== LISTED RECORDS ==

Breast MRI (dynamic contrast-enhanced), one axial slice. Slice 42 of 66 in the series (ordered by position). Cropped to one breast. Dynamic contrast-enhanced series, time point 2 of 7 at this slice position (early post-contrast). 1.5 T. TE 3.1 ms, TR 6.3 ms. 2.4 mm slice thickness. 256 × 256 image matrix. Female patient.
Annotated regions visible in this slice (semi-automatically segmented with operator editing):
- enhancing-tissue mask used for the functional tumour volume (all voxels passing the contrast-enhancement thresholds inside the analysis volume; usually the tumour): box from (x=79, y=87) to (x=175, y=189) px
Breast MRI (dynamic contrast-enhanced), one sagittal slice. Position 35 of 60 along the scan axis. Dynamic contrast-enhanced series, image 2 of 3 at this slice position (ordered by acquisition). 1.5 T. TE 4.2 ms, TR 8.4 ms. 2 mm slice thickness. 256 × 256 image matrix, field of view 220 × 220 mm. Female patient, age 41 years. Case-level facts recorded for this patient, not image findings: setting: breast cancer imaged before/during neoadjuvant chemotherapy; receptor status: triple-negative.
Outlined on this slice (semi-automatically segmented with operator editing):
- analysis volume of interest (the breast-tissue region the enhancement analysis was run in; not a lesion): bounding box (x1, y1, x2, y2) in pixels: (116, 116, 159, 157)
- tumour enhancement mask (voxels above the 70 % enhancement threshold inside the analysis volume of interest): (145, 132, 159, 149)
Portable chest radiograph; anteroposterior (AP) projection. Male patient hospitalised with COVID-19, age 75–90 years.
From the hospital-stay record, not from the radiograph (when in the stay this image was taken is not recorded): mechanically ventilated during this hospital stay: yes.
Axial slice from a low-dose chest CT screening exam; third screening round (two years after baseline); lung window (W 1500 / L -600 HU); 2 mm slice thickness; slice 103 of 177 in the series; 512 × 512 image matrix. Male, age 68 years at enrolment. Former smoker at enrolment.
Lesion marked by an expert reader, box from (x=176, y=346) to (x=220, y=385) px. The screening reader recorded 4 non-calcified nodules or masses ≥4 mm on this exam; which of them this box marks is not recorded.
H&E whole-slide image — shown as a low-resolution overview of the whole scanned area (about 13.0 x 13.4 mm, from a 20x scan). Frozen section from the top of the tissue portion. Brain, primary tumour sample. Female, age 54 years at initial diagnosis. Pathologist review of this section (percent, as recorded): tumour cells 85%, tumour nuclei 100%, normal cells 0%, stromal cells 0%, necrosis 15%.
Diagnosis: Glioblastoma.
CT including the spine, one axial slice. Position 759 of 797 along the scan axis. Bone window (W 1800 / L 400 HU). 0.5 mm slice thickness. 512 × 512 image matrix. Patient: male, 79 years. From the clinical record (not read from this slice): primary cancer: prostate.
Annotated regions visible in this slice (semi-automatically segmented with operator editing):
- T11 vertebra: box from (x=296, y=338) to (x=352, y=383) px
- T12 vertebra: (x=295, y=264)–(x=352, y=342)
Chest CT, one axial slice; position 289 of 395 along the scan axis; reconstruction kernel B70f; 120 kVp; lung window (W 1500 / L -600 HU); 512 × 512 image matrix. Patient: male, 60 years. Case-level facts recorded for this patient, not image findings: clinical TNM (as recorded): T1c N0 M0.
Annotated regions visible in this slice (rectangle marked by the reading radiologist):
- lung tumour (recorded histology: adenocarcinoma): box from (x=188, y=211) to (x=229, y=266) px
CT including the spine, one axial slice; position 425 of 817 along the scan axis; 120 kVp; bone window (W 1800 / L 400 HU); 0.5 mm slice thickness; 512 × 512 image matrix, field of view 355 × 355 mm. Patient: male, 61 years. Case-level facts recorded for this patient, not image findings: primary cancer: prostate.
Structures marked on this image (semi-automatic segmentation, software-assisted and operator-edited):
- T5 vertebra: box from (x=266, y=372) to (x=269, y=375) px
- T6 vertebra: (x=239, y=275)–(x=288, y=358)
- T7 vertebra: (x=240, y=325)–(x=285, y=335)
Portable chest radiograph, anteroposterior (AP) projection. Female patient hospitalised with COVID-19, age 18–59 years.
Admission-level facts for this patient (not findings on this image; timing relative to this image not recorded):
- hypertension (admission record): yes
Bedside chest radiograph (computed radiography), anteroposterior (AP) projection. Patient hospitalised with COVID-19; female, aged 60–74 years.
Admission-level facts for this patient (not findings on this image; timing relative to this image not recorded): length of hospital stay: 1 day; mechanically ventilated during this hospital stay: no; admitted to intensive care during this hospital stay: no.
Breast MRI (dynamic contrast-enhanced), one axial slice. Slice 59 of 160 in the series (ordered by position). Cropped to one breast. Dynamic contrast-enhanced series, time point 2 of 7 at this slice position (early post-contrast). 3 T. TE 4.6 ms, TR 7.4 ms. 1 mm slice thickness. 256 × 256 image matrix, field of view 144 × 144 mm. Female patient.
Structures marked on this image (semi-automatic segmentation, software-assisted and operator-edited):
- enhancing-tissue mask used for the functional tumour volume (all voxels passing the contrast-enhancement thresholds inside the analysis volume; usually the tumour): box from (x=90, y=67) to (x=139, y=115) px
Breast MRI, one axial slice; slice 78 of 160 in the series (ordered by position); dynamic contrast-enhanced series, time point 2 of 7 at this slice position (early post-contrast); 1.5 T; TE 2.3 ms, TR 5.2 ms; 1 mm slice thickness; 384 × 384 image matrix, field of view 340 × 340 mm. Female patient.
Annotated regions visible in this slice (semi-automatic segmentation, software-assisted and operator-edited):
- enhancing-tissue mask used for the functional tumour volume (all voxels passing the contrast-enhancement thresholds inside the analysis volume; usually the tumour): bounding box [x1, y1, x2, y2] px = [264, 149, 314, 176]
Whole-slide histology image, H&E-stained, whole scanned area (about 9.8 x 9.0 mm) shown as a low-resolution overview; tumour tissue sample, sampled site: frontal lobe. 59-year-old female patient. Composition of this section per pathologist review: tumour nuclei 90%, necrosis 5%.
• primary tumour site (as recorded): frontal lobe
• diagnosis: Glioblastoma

===

▸ BRIEF
Extract the lines of the preceding material that run from the line with "Portable chest radiograph;" through the line with "Axial slice from", inclusive, reproducing them exactly and adding nothing.

▸ REPLY
Portable chest radiograph; anteroposterior (AP) projection. Male patient hospitalised with COVID-19, age 75–90 years.
From the hospital-stay record, not from the radiograph (when in the stay this image was taken is not recorded): mechanically ventilated during this hospital stay: yes.
Axial slice from a low-dose chest CT screening exam; third screening round (two years after baseline); lung window (W 1500 / L -600 HU); 2 mm slice thickness; slice 103 of 177 in the series; 512 × 512 image matrix. Male, age 68 years at enrolment. Former smoker at enrolment.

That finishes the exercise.